■ **What is required**
Copy out the text from all the rows below with every "NEW" changed to "LATEST" and nothing else altered. Leave out the pictures.

■ **Record set**

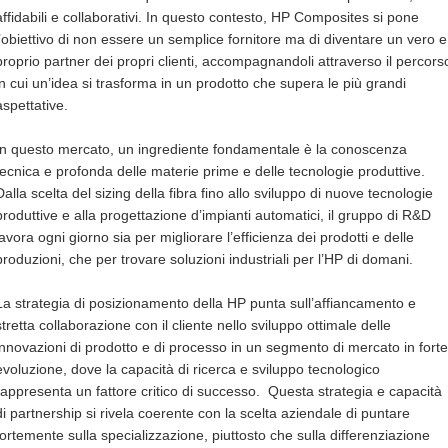
affidabili e collaborativi. In questo contesto, HP Composites si pone
l’obiettivo di non essere un semplice fornitore ma di diventare un vero e
proprio partner dei propri clienti, accompagnandoli attraverso il percors
in cui un’idea si trasforma in un prodotto che supera le più grandi
aspettative.
In questo mercato, un ingrediente fondamentale è la conoscenza
tecnica e profonda delle materie prime e delle tecnologie produttive.
Dalla scelta del sizing della fibra fino allo sviluppo di nuove tecnologie
produttive e alla progettazione d’impianti automatici, il gruppo di R&D
lavora ogni giorno sia per migliorare l’efficienza dei prodotti e delle
produzioni, che per trovare soluzioni industriali per l’HP di domani.
La strategia di posizionamento della HP punta sull’affiancamento e
stretta collaborazione con il cliente nello sviluppo ottimale delle
innovazioni di prodotto e di processo in un segmento di mercato in forte
evoluzione, dove la capacità di ricerca e sviluppo tecnologico
rappresenta un fattore critico di successo. Questa strategia e capacità
di partnership si rivela coerente con la scelta aziendale di puntare
fortemente sulla specializzazione, piuttosto che sulla differenziazione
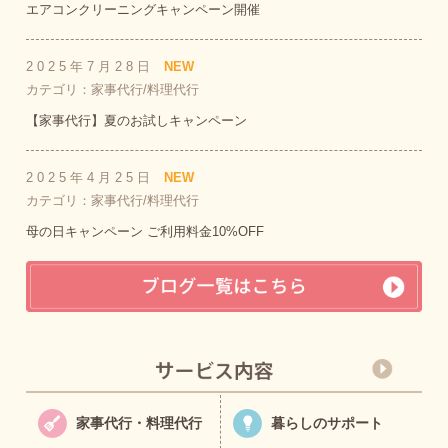
エアコンクリーニングキャンペーン開催
2025年7月28日
NEW
カテゴリ：家事代行/料理代行
【家事代行】夏のお試しキャンペーン
2025年4月25日
NEW
カテゴリ：家事代行/料理代行
母の日キャンペーン ご利用料金10%OFF
家事代行・料理代行
暮らしのサポート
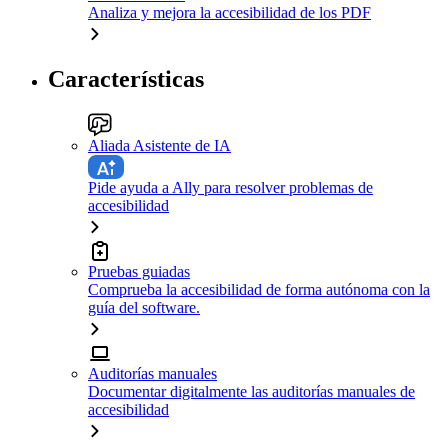
Analiza y mejora la accesibilidad de los PDF
Características
Aliada Asistente de IA
Pide ayuda a Ally para resolver problemas de
accesibilidad
Pruebas guiadas
Comprueba la accesibilidad de forma autónoma con la
guía del software.
Auditorías manuales
Documentar digitalmente las auditorías manuales de
accesibilidad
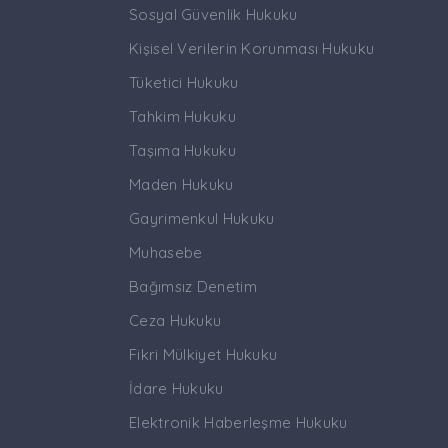
Sosyal Güvenlik Hukuku
Kişisel Verilerin Korunması Hukuku
Tüketici Hukuku
Tahkim Hukuku
Taşıma Hukuku
Maden Hukuku
Gayrimenkul Hukuku
Muhasebe
Bağımsız Denetim
Ceza Hukuku
Fikri Mülkiyet Hukuku
İdare Hukuku
Elektronik Haberleşme Hukuku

■ **Your response**
affidabili e collaborativi. In questo contesto, HP Composites si pone
l’obiettivo di non essere un semplice fornitore ma di diventare un vero e
proprio partner dei propri clienti, accompagnandoli attraverso il percors
in cui un’idea si trasforma in un prodotto che supera le più grandi
aspettative.
In questo mercato, un ingrediente fondamentale è la conoscenza
tecnica e profonda delle materie prime e delle tecnologie produttive.
Dalla scelta del sizing della fibra fino allo sviluppo di nuove tecnologie
produttive e alla progettazione d’impianti automatici, il gruppo di R&D
lavora ogni giorno sia per migliorare l’efficienza dei prodotti e delle
produzioni, che per trovare soluzioni industriali per l’HP di domani.
La strategia di posizionamento della HP punta sull’affiancamento e
stretta collaborazione con il cliente nello sviluppo ottimale delle
innovazioni di prodotto e di processo in un segmento di mercato in forte
evoluzione, dove la capacità di ricerca e sviluppo tecnologico
rappresenta un fattore critico di successo. Questa strategia e capacità
di partnership si rivela coerente con la scelta aziendale di puntare
fortemente sulla specializzazione, piuttosto che sulla differenziazione
エアコンクリーニングキャンペーン開催
2025年7月28日
LATEST
カテゴリ：家事代行/料理代行
【家事代行】夏のお試しキャンペーン
2025年4月25日
LATEST
カテゴリ：家事代行/料理代行
母の日キャンペーン ご利用料金10%OFF
家事代行・料理代行
暮らしのサポート
Analiza y mejora la accesibilidad de los PDF
Características
Aliada Asistente de IA
Pide ayuda a Ally para resolver problemas de
accesibilidad
Pruebas guiadas
Comprueba la accesibilidad de forma autónoma con la
guía del software.
Auditorías manuales
Documentar digitalmente las auditorías manuales de
accesibilidad
Sosyal Güvenlik Hukuku
Kişisel Verilerin Korunması Hukuku
Tüketici Hukuku
Tahkim Hukuku
Taşıma Hukuku
Maden Hukuku
Gayrimenkul Hukuku
Muhasebe
Bağımsız Denetim
Ceza Hukuku
Fikri Mülkiyet Hukuku
İdare Hukuku
Elektronik Haberleşme Hukuku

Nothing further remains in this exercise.